-- START --

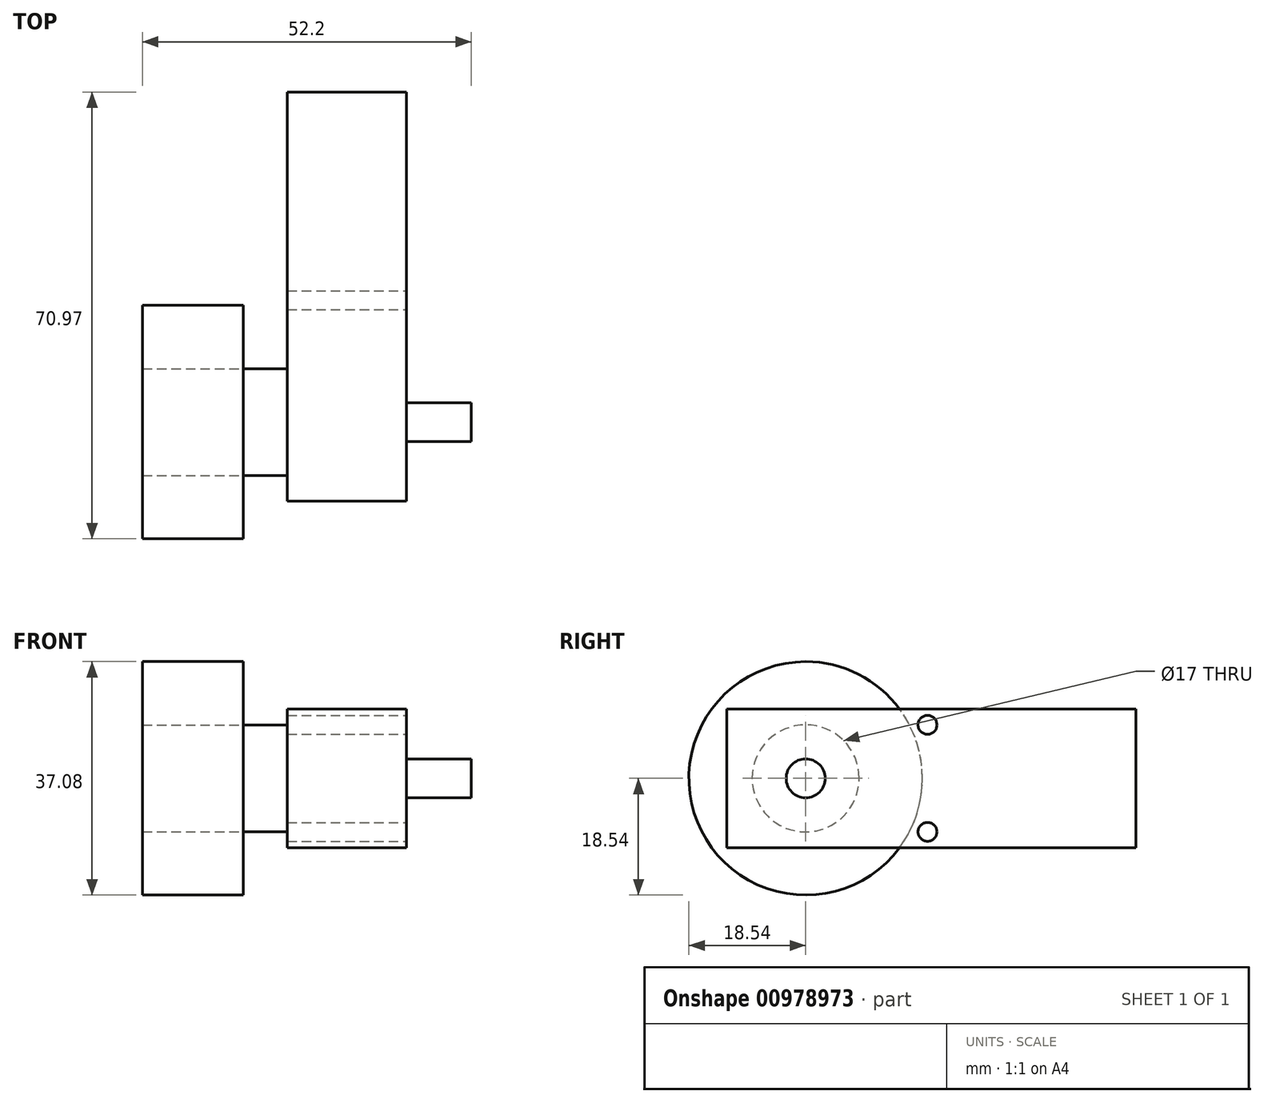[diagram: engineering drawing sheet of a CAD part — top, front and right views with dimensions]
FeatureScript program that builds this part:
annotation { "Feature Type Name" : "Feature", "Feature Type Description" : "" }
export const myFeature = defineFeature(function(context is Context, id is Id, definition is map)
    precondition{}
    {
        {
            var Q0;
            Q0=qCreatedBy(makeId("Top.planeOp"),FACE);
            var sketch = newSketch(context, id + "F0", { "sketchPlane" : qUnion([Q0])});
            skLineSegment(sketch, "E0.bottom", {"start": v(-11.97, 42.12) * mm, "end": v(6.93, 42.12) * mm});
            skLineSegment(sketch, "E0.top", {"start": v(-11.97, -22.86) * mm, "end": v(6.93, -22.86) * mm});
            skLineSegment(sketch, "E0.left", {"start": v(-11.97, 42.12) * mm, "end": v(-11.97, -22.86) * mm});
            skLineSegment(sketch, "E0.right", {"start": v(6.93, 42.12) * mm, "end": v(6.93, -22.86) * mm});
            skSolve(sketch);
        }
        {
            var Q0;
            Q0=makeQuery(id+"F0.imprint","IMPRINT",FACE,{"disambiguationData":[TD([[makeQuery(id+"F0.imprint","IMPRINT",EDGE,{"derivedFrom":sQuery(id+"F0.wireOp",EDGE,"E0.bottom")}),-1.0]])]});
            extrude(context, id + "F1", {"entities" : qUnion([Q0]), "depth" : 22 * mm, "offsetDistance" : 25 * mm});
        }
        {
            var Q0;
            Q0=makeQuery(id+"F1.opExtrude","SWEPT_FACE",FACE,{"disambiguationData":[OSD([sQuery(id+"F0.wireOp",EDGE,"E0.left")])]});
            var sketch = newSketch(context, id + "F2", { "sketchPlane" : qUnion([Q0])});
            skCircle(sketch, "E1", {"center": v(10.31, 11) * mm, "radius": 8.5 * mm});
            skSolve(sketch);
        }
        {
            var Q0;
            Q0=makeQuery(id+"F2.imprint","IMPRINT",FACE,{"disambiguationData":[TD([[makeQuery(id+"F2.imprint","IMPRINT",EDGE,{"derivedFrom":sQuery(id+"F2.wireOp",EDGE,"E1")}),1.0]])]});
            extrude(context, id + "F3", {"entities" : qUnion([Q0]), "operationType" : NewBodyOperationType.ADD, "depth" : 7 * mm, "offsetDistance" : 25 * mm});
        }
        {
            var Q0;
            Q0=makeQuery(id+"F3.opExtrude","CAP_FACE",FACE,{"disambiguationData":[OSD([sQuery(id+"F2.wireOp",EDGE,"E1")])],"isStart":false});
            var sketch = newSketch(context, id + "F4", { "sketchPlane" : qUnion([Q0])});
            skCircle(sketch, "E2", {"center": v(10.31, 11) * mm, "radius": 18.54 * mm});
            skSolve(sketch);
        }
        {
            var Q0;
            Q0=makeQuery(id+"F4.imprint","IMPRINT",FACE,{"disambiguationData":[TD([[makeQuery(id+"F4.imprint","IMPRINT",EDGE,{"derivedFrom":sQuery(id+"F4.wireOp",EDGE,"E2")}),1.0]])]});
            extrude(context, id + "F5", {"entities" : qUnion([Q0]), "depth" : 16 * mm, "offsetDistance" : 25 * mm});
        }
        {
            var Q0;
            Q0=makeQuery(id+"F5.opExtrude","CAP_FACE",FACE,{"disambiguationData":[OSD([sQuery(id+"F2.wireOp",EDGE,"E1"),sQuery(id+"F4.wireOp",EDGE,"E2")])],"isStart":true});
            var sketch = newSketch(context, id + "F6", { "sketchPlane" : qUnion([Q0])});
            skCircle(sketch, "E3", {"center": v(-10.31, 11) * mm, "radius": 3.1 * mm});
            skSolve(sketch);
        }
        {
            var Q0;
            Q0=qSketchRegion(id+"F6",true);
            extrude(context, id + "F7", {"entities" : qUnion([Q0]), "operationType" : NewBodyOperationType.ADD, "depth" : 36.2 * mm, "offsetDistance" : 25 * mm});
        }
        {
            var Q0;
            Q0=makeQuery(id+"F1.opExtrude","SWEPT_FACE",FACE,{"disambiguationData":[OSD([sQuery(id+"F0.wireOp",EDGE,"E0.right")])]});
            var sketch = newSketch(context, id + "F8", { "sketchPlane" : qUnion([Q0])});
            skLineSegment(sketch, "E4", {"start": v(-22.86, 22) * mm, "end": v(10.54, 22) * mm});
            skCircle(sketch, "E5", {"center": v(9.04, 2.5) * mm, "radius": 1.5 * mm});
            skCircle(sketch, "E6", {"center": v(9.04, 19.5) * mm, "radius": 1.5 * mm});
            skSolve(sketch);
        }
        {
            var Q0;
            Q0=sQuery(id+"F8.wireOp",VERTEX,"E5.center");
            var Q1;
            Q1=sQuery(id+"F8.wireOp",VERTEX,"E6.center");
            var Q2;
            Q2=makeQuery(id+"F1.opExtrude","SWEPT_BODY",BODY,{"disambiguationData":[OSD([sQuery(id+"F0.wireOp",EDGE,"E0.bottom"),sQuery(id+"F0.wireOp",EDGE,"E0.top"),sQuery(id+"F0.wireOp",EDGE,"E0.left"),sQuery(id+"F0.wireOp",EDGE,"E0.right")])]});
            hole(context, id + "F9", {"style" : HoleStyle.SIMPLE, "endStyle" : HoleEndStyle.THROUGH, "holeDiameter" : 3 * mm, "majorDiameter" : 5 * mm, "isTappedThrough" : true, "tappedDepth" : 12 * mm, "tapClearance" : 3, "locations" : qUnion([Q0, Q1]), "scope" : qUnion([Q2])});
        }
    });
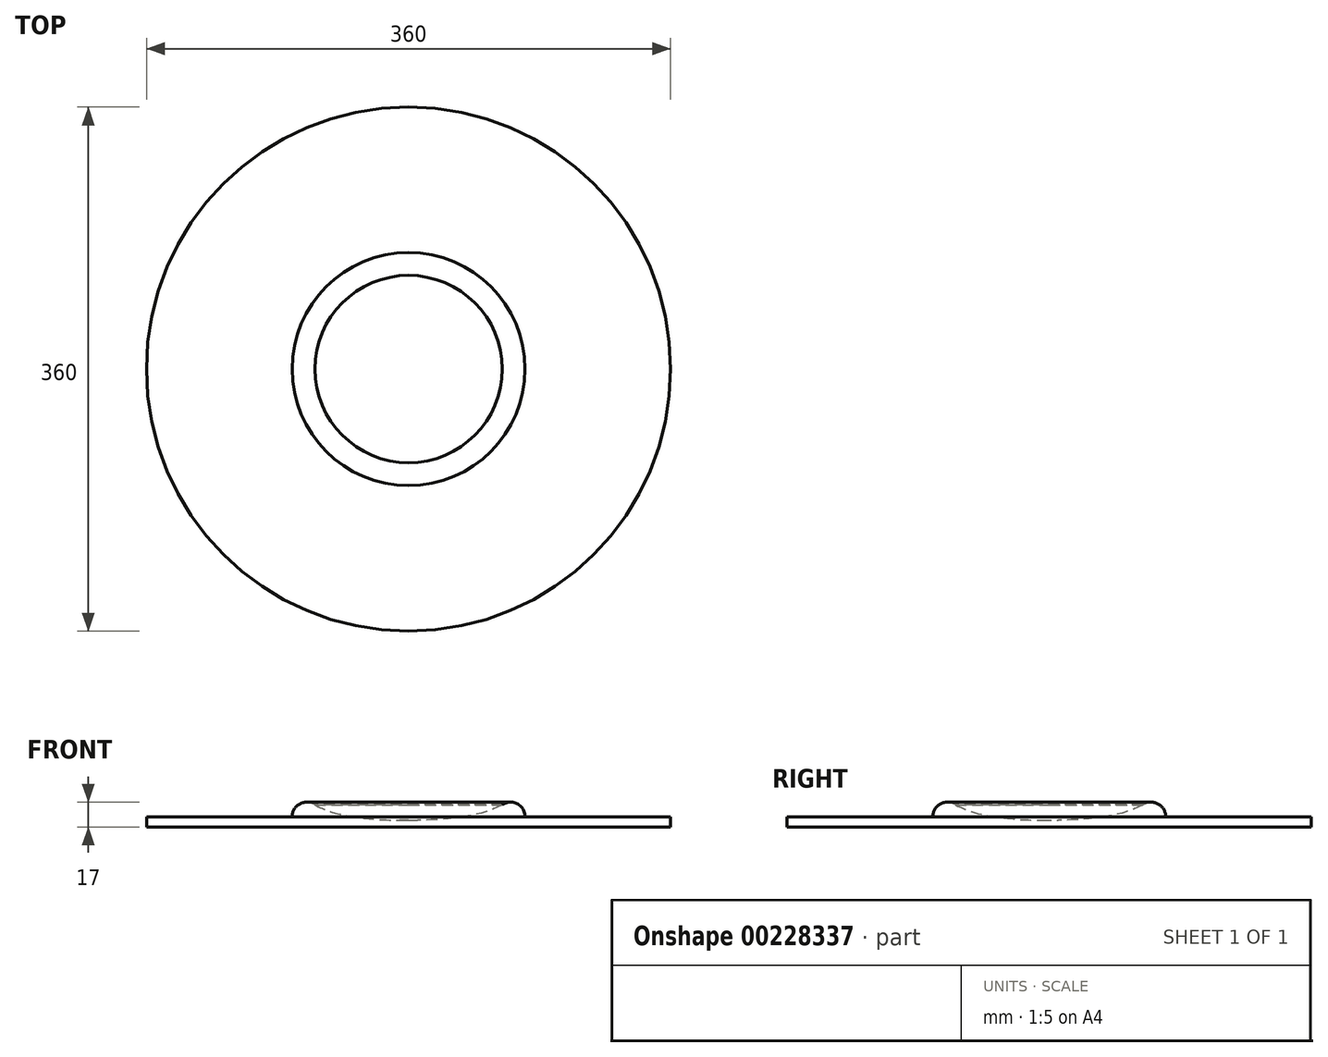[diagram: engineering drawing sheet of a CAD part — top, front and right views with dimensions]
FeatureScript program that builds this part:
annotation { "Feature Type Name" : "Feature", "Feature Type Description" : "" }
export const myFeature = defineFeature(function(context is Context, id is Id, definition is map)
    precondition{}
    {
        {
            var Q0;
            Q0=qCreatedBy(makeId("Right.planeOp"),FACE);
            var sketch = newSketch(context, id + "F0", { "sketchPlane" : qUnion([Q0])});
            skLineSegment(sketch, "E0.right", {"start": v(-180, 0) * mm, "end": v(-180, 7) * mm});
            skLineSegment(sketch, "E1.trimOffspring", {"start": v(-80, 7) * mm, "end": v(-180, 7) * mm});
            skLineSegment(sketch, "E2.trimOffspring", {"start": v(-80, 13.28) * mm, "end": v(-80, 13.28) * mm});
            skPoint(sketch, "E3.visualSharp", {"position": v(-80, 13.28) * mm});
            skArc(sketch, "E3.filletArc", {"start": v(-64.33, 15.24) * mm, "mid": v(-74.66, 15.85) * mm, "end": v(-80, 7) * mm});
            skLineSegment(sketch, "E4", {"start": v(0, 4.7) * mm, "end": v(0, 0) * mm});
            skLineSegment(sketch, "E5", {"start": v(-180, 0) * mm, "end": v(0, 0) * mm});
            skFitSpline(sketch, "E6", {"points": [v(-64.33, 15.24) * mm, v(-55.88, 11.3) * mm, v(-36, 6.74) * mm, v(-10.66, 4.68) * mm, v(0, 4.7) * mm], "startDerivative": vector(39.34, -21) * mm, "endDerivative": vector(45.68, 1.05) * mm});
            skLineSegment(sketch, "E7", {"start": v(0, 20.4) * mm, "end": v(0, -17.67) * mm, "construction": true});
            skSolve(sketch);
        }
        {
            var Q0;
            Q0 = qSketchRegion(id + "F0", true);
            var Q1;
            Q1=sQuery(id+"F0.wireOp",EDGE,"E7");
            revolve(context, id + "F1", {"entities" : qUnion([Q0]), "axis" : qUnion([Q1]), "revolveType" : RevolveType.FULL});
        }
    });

-- END --

Pick out every line in the material above that contains the string "wireOp", and copy each of those lines in full.

            Q0=makeQuery(id+"F0.imprint","IMPRINT",FACE,{"disambiguationData":[TD([[makeQuery(id+"F0.imprint","IMPRINT",EDGE,{"derivedFrom":sQuery(id+"F0.wireOp",EDGE,"E0.bottom")}),-1.0]])]});
            Q0=makeQuery(id+"F1.opExtrude","SWEPT_FACE",FACE,{"disambiguationData":[OSD([sQuery(id+"F0.wireOp",EDGE,"E0.left")])]});
            Q0=makeQuery(id+"F2.imprint","IMPRINT",FACE,{"disambiguationData":[TD([[makeQuery(id+"F2.imprint","IMPRINT",EDGE,{"derivedFrom":sQuery(id+"F2.wireOp",EDGE,"E1")}),1.0]])]});
            Q0=makeQuery(id+"F3.opExtrude","CAP_FACE",FACE,{"disambiguationData":[OSD([sQuery(id+"F2.wireOp",EDGE,"E1")])],"isStart":false});
            Q0=makeQuery(id+"F4.imprint","IMPRINT",FACE,{"disambiguationData":[TD([[makeQuery(id+"F4.imprint","IMPRINT",EDGE,{"derivedFrom":sQuery(id+"F4.wireOp",EDGE,"E2")}),1.0]])]});
            Q0=makeQuery(id+"F5.opExtrude","CAP_FACE",FACE,{"disambiguationData":[OSD([sQuery(id+"F2.wireOp",EDGE,"E1"),sQuery(id+"F4.wireOp",EDGE,"E2")])],"isStart":true});
            Q0=makeQuery(id+"F1.opExtrude","SWEPT_FACE",FACE,{"disambiguationData":[OSD([sQuery(id+"F0.wireOp",EDGE,"E0.right")])]});
            Q0=sQuery(id+"F8.wireOp",VERTEX,"E5.center");
            Q1=sQuery(id+"F8.wireOp",VERTEX,"E6.center");
            Q2=makeQuery(id+"F1.opExtrude","SWEPT_BODY",BODY,{"disambiguationData":[OSD([sQuery(id+"F0.wireOp",EDGE,"E0.bottom"),sQuery(id+"F0.wireOp",EDGE,"E0.top"),sQuery(id+"F0.wireOp",EDGE,"E0.left"),sQuery(id+"F0.wireOp",EDGE,"E0.right")])]});
            Q1=sQuery(id+"F0.wireOp",EDGE,"E7");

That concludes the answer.